The well-educated Englishman known as James de Laurence (whose real name was James Henry Lawrence, 1773-1841) had the bright idea in the early 1830s of proposing that descent and succession be credited to the mother’s side – what he called “umbilical descent”. Long an advocate of women’s rights, Laurence published a small pamphlet in Paris (1831) called Les enfants de Dieu, which he then published in English as The Children of God (1833).

The pamphlet opened with this drawing, entitled “Descente ombilicale des Enfans de Dieu,” or “Navel string Descent of the Children of God.”


Laurence explained the drawing in the following words:
“The umbilical Table shews what would have been the descent of mankind but for the indiscretion of Eve. Eve is painted above with her children united to her body by their navel strings: the sons upright, because they never lie in; the daughters reclining, to produce other children. 
In every son, the navel string ceases, and consequently there is no continuation of his body; but from the daughters descend other sons who die out, and daughters who produce other children in their time. 
Several females, however, are represented childless, and two are departing with their issue to people other parts of the globe. 
The navel string being cut, every individual is as it were an island; could the navel strings have remained uncut, the whole race would form a continent, and every indivieual have his place like a horse harnessed in a team, or a soldier in battle array. 
By the umbilical string, every individual might trace his descent through a line of mothers to mother Eve.” 
Calling this new understanding of descent “Tokology,” Laurence insisted that Genealogy understood as lineage through the fathers (as presented in the Bible’s Book of Genesis, Chapter 3: “Genealogy of the Patriarchs”) and claimed to be the only possible understanding, was a mere “pretension.” Paternity was problematic, he asserted; only maternity could be documented. “A mother is the editor of the child – she alone can know who is the author. The navel string is the stalk that unites the fruit to the tree. How vain are the researches of the herald that are conducted by any other clue.” Clearly, Laurence was thinking against the grain by questioning customary “truth.”

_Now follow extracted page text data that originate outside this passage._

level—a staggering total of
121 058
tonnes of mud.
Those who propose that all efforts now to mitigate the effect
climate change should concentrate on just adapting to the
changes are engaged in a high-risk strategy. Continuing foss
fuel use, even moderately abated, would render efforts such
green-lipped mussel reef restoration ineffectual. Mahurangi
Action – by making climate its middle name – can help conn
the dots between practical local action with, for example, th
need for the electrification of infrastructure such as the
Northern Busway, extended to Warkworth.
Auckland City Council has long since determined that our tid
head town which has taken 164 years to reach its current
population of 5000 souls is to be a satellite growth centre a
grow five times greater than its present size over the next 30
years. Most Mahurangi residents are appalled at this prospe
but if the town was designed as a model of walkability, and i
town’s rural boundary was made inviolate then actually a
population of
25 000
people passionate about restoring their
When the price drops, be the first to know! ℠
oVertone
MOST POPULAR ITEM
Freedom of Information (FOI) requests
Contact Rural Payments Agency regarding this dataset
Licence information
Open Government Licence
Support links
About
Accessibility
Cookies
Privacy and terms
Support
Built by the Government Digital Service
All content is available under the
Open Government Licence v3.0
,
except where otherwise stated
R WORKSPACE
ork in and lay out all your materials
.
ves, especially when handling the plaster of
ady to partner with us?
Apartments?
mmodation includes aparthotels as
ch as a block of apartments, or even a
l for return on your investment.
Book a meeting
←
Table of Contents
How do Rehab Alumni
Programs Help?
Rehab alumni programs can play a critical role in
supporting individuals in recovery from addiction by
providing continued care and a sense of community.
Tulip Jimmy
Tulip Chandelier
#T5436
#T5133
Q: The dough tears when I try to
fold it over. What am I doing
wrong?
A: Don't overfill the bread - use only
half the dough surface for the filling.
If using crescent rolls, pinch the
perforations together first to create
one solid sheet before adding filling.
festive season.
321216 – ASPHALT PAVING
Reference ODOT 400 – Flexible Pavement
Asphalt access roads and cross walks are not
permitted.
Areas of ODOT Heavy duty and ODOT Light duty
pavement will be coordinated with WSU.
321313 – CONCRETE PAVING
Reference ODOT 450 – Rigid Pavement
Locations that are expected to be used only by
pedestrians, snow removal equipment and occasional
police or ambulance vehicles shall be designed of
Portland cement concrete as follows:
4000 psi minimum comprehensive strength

With one dramatic claim, Lawrence challenged the preconceived, male-centered knowledge of his day by arguing for descent through the mothers. For most, this was a shockingly new way of thinking and it represented a big step forward in elevating the status of nineteenth-century European women.

Clio finds Laurence’s proposal most intriguing – “good to think with” – precisely because it puts women back into human history, at its very center. In fact, early feminists found his challenge to conventional wisdom very stimulating; they influenced the Saint-Simonian women of 1830s France among others throughout the following century.

 What do you think of Laurence’s Tokology? Why Not Umbilical Descent?